Start of Excerpt provided

Life After Halton.
Paul Lampard 588660.
RAF Halton Aircraft Apprentice 74th Entry. As I was only in the REAL RAF for 18 months - I did not have long for experiences in the service.
But I did work on one of the last flying Lincolns; flew with a load of celery on a Shackleton; chased sheep around Cyprus in a Canberra. Then there was the time we flew into Honolulu in a pair of Canberras. never able to convince the Septic ATC chappy there were two of us until he announced "Holy shit ..."
I met Dave Neal some time ago, purely by accident, when I overheard him say "Ted Willis" and "Halton" in one of our local country pubs. Either name on its own could have meant nothing at all, but hearing the two together prompted me to overcome my shyness and introduce myself.
This was my first face to face encounter with a fellow 74th colleague since I was on a Valiant course at Gaydon with Lawrie Bowes a couple of months after we left Halton, and Satch Barker mentioned below. Prior to that I met a few friends and colleagues at Hornchurch going through the Aircrew Selection circus.

End of Excerpt provided
Start of Extracted information

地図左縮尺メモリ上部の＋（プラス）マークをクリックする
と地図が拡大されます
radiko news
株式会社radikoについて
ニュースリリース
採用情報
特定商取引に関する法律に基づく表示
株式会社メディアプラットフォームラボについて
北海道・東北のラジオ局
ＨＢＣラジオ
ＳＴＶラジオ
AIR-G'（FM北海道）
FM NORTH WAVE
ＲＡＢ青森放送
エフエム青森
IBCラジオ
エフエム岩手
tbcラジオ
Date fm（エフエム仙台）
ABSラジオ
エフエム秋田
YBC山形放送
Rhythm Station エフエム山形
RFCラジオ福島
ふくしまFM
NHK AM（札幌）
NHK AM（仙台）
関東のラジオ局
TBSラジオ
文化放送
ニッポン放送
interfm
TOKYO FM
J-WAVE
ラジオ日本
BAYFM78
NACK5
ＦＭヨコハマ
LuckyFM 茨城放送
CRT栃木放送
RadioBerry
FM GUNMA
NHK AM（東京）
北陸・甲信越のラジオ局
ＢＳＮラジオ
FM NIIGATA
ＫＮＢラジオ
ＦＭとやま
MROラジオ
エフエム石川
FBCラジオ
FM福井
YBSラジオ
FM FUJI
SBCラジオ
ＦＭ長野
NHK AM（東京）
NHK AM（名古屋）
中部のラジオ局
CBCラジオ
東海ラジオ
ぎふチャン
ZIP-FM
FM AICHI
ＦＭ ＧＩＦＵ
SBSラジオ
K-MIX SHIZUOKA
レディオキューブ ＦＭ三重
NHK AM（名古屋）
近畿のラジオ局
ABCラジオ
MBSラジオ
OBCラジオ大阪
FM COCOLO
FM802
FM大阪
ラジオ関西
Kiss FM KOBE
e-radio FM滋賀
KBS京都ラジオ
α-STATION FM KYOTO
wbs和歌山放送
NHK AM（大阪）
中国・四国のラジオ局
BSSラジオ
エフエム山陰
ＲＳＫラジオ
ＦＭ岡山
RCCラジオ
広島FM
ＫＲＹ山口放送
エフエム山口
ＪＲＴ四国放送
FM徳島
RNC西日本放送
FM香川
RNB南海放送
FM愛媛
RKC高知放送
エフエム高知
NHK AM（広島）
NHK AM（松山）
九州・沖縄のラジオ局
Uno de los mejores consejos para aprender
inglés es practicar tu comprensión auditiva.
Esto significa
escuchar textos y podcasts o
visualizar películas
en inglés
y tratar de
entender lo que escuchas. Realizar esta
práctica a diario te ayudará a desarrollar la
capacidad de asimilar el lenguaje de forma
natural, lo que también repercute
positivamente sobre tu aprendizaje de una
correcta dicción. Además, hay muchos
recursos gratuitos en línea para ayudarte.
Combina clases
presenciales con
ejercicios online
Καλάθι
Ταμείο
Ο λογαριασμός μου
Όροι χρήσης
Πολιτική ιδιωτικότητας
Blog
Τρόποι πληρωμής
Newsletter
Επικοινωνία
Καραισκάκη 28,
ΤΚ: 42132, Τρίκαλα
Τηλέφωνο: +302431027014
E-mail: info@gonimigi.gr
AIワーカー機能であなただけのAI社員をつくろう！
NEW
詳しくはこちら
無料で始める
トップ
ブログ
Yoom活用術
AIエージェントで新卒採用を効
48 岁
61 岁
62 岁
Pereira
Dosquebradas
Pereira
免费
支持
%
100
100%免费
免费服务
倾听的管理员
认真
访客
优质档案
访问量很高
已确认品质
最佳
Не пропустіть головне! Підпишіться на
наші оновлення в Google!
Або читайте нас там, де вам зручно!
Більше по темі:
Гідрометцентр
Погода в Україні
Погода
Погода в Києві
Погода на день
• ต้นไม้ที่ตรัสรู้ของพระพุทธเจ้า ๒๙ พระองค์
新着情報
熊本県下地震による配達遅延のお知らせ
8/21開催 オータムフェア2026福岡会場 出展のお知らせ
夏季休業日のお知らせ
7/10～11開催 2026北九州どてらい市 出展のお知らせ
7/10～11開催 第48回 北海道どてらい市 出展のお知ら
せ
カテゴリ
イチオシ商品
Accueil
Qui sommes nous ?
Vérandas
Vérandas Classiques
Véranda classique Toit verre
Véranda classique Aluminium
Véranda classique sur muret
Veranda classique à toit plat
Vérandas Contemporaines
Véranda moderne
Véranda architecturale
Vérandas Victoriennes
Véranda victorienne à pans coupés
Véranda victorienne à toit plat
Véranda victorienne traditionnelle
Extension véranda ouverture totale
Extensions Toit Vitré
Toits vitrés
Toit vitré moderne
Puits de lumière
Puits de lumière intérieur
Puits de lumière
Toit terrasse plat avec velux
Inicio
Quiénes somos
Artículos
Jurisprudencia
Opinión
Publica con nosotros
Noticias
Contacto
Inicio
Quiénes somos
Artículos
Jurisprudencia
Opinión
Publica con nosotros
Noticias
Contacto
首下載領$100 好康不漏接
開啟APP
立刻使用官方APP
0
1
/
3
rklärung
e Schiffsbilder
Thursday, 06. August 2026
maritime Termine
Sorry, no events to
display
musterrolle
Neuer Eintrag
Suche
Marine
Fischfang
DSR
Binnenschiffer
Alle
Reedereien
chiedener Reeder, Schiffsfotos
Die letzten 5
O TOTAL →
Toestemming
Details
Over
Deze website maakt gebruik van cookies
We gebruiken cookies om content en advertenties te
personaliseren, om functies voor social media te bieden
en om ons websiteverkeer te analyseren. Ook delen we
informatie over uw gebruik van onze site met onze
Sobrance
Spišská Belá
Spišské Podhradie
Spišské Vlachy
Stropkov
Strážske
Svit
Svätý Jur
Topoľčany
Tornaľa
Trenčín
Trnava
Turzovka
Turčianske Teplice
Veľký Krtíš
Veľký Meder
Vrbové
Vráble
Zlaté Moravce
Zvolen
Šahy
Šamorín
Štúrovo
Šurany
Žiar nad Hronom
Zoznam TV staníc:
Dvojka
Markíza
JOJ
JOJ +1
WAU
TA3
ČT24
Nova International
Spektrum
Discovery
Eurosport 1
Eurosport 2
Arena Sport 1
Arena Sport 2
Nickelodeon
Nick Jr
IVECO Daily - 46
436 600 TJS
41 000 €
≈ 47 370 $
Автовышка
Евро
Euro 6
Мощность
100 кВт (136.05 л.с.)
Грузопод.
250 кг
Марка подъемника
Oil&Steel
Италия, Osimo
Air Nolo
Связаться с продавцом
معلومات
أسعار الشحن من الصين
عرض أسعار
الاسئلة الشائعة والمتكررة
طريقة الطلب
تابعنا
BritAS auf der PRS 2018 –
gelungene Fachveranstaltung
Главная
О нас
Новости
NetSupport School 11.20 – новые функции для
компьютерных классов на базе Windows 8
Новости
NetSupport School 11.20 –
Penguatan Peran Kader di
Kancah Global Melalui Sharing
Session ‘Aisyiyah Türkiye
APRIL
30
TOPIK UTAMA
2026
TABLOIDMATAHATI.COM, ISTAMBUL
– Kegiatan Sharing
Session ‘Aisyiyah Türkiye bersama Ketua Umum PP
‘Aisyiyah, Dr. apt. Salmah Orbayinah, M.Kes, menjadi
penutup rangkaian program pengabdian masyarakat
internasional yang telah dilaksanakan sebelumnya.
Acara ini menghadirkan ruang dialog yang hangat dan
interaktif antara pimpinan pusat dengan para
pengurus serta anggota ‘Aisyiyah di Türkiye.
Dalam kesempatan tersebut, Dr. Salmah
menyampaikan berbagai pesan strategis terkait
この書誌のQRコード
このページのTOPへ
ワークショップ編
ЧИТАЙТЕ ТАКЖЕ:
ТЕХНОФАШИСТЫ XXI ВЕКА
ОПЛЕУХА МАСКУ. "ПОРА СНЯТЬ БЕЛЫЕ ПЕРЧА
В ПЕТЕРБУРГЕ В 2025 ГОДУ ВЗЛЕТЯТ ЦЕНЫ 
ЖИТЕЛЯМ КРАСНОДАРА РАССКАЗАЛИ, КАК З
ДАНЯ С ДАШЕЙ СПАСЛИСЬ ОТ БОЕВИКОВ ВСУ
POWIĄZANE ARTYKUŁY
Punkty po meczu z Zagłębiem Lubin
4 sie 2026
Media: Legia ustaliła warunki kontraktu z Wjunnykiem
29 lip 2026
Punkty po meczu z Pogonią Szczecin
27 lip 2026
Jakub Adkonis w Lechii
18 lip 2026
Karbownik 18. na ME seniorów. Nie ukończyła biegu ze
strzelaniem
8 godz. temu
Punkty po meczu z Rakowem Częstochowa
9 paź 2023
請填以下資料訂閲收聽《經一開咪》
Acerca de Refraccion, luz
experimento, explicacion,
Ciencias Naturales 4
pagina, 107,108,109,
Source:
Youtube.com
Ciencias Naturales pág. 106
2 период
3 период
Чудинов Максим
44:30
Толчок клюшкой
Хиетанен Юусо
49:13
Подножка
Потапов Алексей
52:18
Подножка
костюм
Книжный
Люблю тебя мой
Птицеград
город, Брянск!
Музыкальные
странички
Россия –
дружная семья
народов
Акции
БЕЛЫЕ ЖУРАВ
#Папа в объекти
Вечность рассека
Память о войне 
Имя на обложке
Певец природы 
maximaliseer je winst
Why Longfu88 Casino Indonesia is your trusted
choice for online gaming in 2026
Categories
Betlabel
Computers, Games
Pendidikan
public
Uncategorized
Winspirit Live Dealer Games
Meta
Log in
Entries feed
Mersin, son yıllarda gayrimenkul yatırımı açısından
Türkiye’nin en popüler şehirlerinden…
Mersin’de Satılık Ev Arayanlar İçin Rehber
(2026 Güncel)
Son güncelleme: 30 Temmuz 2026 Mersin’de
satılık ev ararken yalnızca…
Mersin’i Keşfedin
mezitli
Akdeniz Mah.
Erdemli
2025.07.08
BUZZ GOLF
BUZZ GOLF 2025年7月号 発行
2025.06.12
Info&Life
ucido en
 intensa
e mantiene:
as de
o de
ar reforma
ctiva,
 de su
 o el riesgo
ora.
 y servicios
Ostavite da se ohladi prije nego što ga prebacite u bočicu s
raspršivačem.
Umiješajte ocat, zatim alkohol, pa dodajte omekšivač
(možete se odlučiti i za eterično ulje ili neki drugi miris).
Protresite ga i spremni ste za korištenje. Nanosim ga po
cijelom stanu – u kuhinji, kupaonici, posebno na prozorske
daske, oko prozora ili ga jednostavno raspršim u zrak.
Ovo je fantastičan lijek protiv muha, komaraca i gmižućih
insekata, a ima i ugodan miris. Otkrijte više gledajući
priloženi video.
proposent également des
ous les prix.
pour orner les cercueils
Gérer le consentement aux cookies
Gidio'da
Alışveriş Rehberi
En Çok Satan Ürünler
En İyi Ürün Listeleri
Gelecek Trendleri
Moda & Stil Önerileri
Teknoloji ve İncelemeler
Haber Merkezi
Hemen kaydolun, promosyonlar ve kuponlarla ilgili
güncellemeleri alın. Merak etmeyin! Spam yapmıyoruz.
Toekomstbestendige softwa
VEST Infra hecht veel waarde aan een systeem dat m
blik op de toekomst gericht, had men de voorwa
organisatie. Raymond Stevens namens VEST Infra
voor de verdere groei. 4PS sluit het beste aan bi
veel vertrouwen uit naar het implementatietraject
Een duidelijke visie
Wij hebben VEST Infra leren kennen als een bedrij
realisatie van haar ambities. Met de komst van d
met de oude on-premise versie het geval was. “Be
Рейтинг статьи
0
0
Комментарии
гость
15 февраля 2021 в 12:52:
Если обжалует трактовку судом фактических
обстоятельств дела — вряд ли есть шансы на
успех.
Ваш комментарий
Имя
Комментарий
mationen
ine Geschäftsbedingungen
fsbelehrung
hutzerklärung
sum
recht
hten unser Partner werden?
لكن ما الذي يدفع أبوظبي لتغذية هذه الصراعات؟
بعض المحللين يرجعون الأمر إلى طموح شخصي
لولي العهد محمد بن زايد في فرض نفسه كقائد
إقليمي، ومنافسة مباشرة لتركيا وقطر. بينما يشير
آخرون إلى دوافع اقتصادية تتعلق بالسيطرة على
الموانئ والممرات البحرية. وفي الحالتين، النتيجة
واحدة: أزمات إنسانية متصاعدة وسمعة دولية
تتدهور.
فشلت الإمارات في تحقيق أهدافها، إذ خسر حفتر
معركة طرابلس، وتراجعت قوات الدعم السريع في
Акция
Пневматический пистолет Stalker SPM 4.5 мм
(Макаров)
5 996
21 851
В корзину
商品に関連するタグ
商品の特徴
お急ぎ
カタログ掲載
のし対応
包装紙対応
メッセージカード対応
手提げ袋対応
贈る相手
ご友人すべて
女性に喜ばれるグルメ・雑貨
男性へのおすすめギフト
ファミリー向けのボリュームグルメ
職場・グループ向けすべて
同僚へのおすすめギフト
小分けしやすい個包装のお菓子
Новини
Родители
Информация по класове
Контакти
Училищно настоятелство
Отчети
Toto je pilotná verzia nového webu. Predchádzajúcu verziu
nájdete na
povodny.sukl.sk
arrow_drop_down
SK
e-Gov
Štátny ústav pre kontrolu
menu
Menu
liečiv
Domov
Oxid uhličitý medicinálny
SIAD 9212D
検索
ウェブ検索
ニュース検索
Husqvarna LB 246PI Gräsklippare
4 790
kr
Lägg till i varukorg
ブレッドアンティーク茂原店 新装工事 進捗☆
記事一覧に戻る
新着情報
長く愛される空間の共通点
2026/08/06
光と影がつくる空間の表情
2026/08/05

End of Extracted information

# What the task requires
According to the memoir about life after Halton, how long was the writer in the RAF? These entries were taken from a separate source.

# Response below
18 months.